Polícias, razões e erros.
Na semana passada assistimos
todos em directo aquela que foi considerada pelos sindicatos como a maior
manifestação de forças de segurança realizada em Portugal. Quinze mil pessoas. Da manifestação muito há por
dizer ainda que eu me cinja apenas ao mais importante. E, para mim, que conheço
melhor que ninguém o interior da PSP, no caso, os gritos de revolta que em
Lisboa se ouviram são mais que justos. São até uma violência da alma. Desde que a Troika por cá
entrou que as forças de segurança têm sido terrivelmente atacadas, na folha
salarial, obviamente, mas na sua dignidade de classe e profissional. Não se
pode tratar agentes de autoridade como simples funcionários públicos. Por várias
razões, mas acima de tudo porque não trabalham das nove às cinco, porque é uma
profissional que comporta riscos de vida elevados, um lugar onde ninguém quer
estar e tantas vezes mal entendido. Há famílias inteiras que
dependem de um miserável ordenado de 700 euros. Isto para homens e mulheres que
arriscam a vida por todos nós, que dão o corpo às balas e não se queixam da
escolha que fizeram. Simplesmente pedem dignidade. Dignidade numa mera folha
salarial que alimente bocas lá em casa. Por isso estou com todos
eles. Ao seu lado. Como cidadã, mas essencialmente como alguém muito próximo da
dureza das suas vidas. Desta manifestação, de homens
e mulheres que nunca viram o direito à greve reconhecido constitucionalmente,
há apenas uma macha a registar e com a qual me indigno. A tentativa de invadir
as escadarias do Parlamento foi um erro. Um erro de principiantes, movido pela
ira da comunicação social que lançou, em parte, algumas flechas para que tal
acontecesse.
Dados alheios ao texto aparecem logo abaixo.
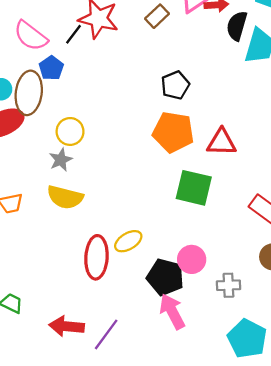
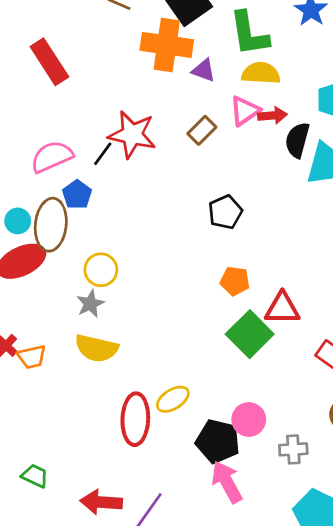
pink semicircle: (31, 36) -> (52, 157), turned 120
orange pentagon: (173, 132) -> (235, 281), moved, size x0.6
red triangle: (222, 142) -> (282, 308), moved
green square: (194, 188) -> (250, 334), turned 33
Mas essencialmente foi um
erro de pouca inteligência, não só porque é ilegal – e estas pessoas sabem-no
melhor que ninguém – mas acima de tudo porque carimba o descrédito das
motivações de revolta que ali levaram estes milhares de agentes. A austeridade e a dívida
pública não pode valer tudo. E não pode cortar nas pessoas como se fosse
coisas, meros objectos sem valor. Esse é o maior crime que se está a cometer
nos países com programas de ajuda externa internacional. Um dia os dirigentes
nacionais e internacionais vão perceber isso. Mas esse dia chegará tarde, muito
tarde, porque pode já não haver pessoas.
Crónica de 10 de Março, Antena Livre, 89.7, Abrantes.